**読む文章:**
%%

組織活動を行うに当たり必要な情報やノウハウなどの知識が,組織には大量に存在しています.しかしそれらの情報は各個人それぞれが保持しており,活かしきれていません.近年,ナレッジマネージメントという研究分野で組織における知識を如何に効率良く共有するかが企業などでも活発に研究されています. 本研究で開発を行っているPapitsでは,各個人が持つネットワークに接続された計算機に含まれるファイルを利用し,各個人が持つ情報や知識の共有を促進させることを目指して,そのために必要な情報検索や情報推薦の技術の開発を行っています. |
知識共有支援システムPapitsは,研究活動支援のために,組織における情報や知識の共有を促進することを目指し,本研究室で開発されているシステムである.研究ではさまざまな情報が必要であり,それらの情報は主に計算機上のさまざまなファイルとして残されている.研究に利用できる時間は限られており,情報収集はできるだけ効率よく行うことが望まれる.研究室では,皆がある特定の方向の類似した研究を行うことが多い.そのため,収集するべき情報の種類も類似しており,ある人が探そうとしている情報はすでに別の人が見つけている可能性もある.重複した作業は時間の無駄であり,情報を共有することにより,そのような無駄を省くことができ,たいへん有意義なことである.この問題に対し,NFSやAppleShareのようなファイル共有機能を利用した情報の共有という解決方法がある.しかし,ファイルの形式やファイル名など,情報の保存方式の規範は人によって異なる.分散情報検索と同じように,異種で分散した情報源の中から適切な情報を見つけることは難しい.Papitsでは組織内での情報共有のインセンティブを高め,情報共有を促進させると共に,組織内の情報以外にも,WWWのような他の情報源も透過的に扱うことができるように設計されており,外部内部含めて,ユーザが必要とする情報を効率良く見つけることができるシステムを開発中である.

%%

**抽出した記録:**
%%

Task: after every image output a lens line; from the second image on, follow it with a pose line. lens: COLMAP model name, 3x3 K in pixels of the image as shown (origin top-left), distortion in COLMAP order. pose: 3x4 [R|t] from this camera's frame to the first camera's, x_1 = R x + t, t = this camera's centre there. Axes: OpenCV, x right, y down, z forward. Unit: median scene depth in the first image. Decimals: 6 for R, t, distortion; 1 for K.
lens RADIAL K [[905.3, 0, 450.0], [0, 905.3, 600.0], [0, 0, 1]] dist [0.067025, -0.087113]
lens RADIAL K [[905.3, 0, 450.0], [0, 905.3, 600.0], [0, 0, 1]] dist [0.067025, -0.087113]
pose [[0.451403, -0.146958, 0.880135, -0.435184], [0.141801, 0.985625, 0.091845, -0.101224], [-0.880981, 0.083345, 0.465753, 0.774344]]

%%
%%

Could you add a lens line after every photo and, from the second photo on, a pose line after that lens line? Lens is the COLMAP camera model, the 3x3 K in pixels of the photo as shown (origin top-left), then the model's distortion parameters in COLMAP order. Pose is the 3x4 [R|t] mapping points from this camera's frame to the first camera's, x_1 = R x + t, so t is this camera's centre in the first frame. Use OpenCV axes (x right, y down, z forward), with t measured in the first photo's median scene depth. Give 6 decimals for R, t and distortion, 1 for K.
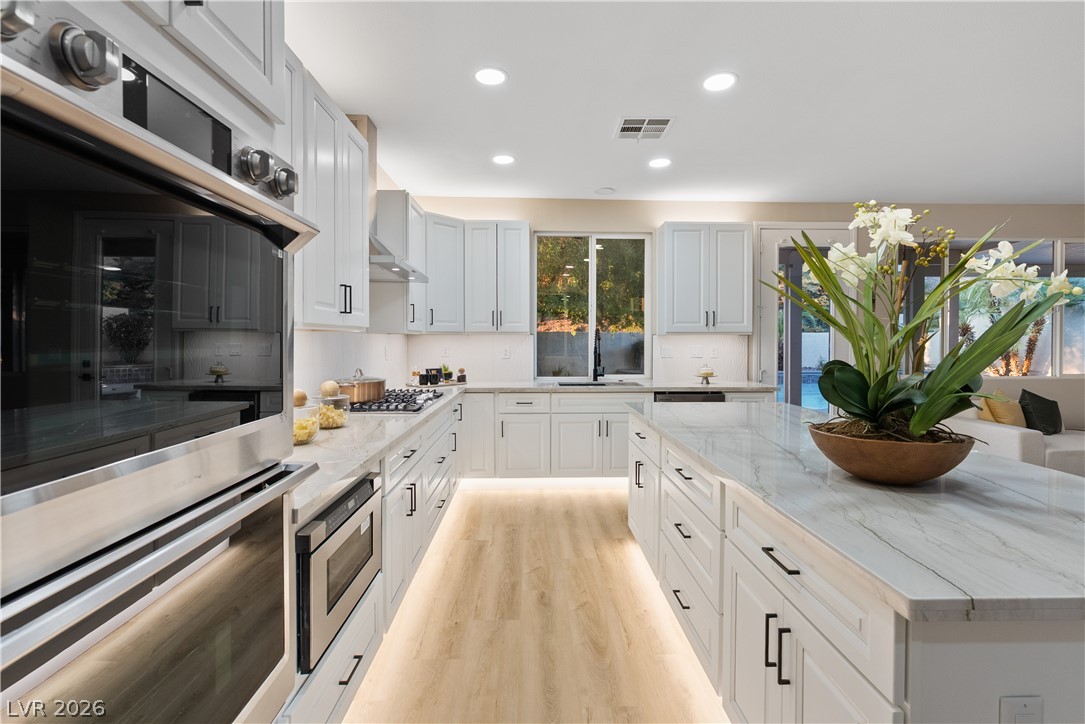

%%

**演習の課題:**
a - Papitsについての文章を読んで、次の問いに答えてください。
(i) 組織にある情報やノウハウは、だれが持っていて、どうなっていると書かれていますか。
(ii) 研究室では、みんながどんな研究をすることが多いと書かれていますか。
(iii) ファイル共有機能の例として挙げられているものは何ですか。
b - Papitsについての文章を、最後の文のあとから書き継いでください。

**解答例:**
a -
(i) 各個人がそれぞれ持っていて、活かしきれていない。
(ii) ある特定の方向の、似た研究。
(iii) NFSとAppleShare。

b -
PapitsではMacintoshのSherlockとWeb共有機能を利用して組織内での情報共有環境を構築する.ユーザは共有用のフォルダを用意し,そこに個人の規範に基づいてファイルを整理してもらう.共有するファイルには,作業ファイルや,これまでに読んだ論文ファイル,自分が書いた論文ファイルや発表用OHPファイルなど,研究に関連する情報全般である.SherlockをAppleScriptから制御することにより,そのフォルダ内のファイルについて全文検索機能(find by contents)を利用して検索をすることができる.検索についてはWeb共有機能を利用してCGI経由でリモートの計算機から実行することができ,ファイルのダウンロードも可能である.Papitsでは共有対象となったファイルに関する情報を収集し,Papits内で整理したり,ユーザの興味などをモデル化する.ユーザはPapitsを介して必要な情報を探す.Papitsではユーザが望んだ情報に関連した情報を同時に提示したり,ユーザのモデルに基づいてユーザの嗜好にあった情報を推薦してくれる.推薦の仕組みはユーザの共有情報を元に行われるため,推薦のようなプッシュ型の情報提示機能を組み込むことにより,共有のインセンティブを向上させることができる.PapitsではWWWからの情報収集機構を備えており,組織内の情報以外にも外部の情報源から自動的に情報を収集する.これらの情報はPapitsインタフェースにおいて透過に扱われるので,ユーザからは組織内での情報を探すのと同じようにWWW上の情報を得ることができる.
Papitsを開発するにあたり,さまざまな技術が必要となる.本研究室ではPapitsの開発をとおしてそれら要素技術の開発を行っている.